Content
Competitive research, your sitemap, and user research are all important. Website navigation that feels natural grows out of the research and planning you’ve done up to this point. So, your next step is to develop navigation that makes your categories and taxonomies easy to find.
An information architect’s job is to create a UX that allows the user to focus on the task they want to complete – not finding their way around the site. Your customers expect to find the solution to their problem with minimal effort when they come to your site. If finding that information is slow or complicated – or if your site is disorganized – there’s a risk they’ll leave and go somewhere else. Once gone, it’s difficult to bring them back, and that’s why information architecture web design is so critical.
Test Your Information Architecture With Tree Testing
To do this, you need to understand how the pieces fit together to create the larger picture, how items relate to each other within the system. The key difference between your brand website and your knowledge base is having a UX designer in charge of how information is presented. Your https://globalcloudteam.com/ knowledge bases tends to have fewer stakeholders interested in its design, and thus the development of content is more organic. You need to arrange your help content into logical and meaningful categories in order to create a coherent system for your users within your knowledge base.
- It’s how the content on a website, intranet, online community, or other digital space is organized and labeled.
- After each round of research, take careful notes on what works and what you need to approach in a different way for future testing.
- We want to make sure that the content that users see is relevant to the page they’re on.
- If you’re considering using a flat site, be sure that the content will not eventually grow to the point that this kind of structure would become unwieldy.
On larger websites, each departmental silo wants its own section of the site, and they often fight to ensure their section is featured in the main navigation. Even small sites suffer from problems with information architecture as business owners focus more on what they want to say rather than what users want to know. The Global Seed Networkis an initiative that supports diversity and protects the public food system by encouraging farmers and gardeners to share seeds of different plants. The site’s information architecture has a simple navigation system and allows new visitors to sign up in two steps and find the available types of seeds right at the homepage.
What is Information Architecture? (UX Tips and Examples)
The most effective labels help users quickly see where they can get the answers they want. Because you can find just about anything on the internet, users rely on images to contextualize simple text. For example, the label «Best Sellers» on the Thirteen Lune home page. This simple phrase lets shoppers know that once they click the link they will see the most popular products on the site. For example, The National Endowment for the Arts website has common labels like «News» and «About,» but it also has unique labels like «Grants» and «Initiatives» that relate to what the NEA does.

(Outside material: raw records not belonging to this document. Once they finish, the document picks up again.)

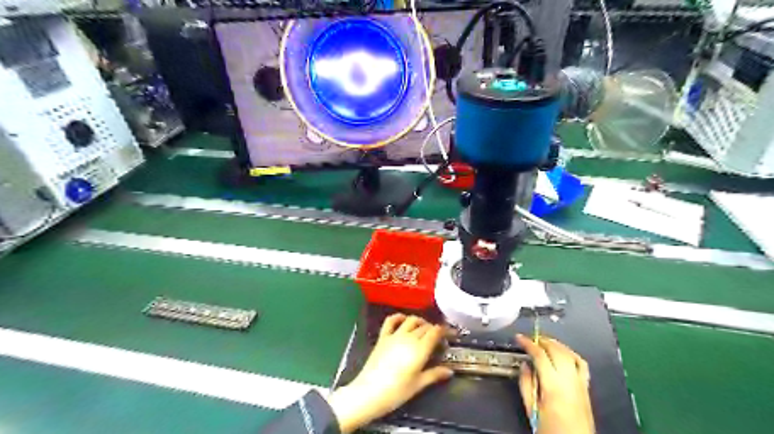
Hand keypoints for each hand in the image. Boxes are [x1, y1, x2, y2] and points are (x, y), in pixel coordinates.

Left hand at [327, 314, 453, 432]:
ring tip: (424, 328)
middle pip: (425, 326)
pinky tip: (403, 319)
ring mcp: (394, 335)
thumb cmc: (396, 392)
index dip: (445, 330)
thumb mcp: (418, 385)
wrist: (368, 393)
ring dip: (420, 321)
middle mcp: (409, 338)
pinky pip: (391, 321)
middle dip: (434, 329)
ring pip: (411, 320)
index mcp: (420, 349)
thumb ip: (434, 375)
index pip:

The ultimate purpose of information architecture testing is to increase content findability and help users find what they are looking for on the website or app. Organizing and labeling content are two major hindrances to navigation, findability, and user experience. Information Architecture is the art of transforming your thoughts into output for seamless browsing.
Step 1. Define User Goals
With a strict hierarchy, pages are only accessible from their parent page. This can be a great structure for sites that wish to guide users through information in a very specific manner, without allowing them to skip ahead. Because of this, these kinds of structures work well on educational sites, where one lesson builds upon the last. By only allowing users to access a new page from its parent page, you prevent users from skipping ahead to information they might not understand. A single page site puts all of the content and information on just one page. This works best on a site with limited content and a very focused purpose.
An example user could tell us a lot about possible routes and what relationships these programs could have. On the Classes & Events page, REI «hides» the list of available classes behind a thoughtful search and filter option. Not only does this prevent overwhelm or confusion at seeing courses not in your location, but it also gives you an efficient way to discover the content you do want to see.
Content audit
Information architects will also work with other departments to ensure information is presented to users clearly. The simplest example to understand that is an e-commerce application. Imagine you enter an app trying to find new sneakers, and there’s no clear navigation nor search bar. How much time will it take to leave the app and go to the competition?
Spotify’s website featured a co-existing hierarchy pattern with reiteration and partial reiteration of some sections. This made the information architecture messy with users struggling to find what they need and getting lost in redundant menu items. Although a sitemap is the first prototype in information architecture development, you still have to create advanced prototypes by wireframing and data modeling. Index pages pattern – consists of a home page and equally important subpages. This type is one of the most common choices for websites because it’s simple, familiar, and deep enough for most use cases. The next step involves grouping content into different categories.
Related UX Design Articles
IA is the foundation of the UX process, opening the door to all other aspects of user experience design. That is why every competent UX designer should have IA skills – and it’s a component of many UX courses. What I am trying to say here is that you can use existing information architectures from other websites and this should be your first step before creating everything by yourself. Architecture certainly is designing and constructing buildings, as much as UX is designing and constructing apps/websites. While the end products are different, the design process of architecture is very similar to the way we approach IA and UX design. Not shocking, I know, since design thinking is designed to be universal, but let’s explore.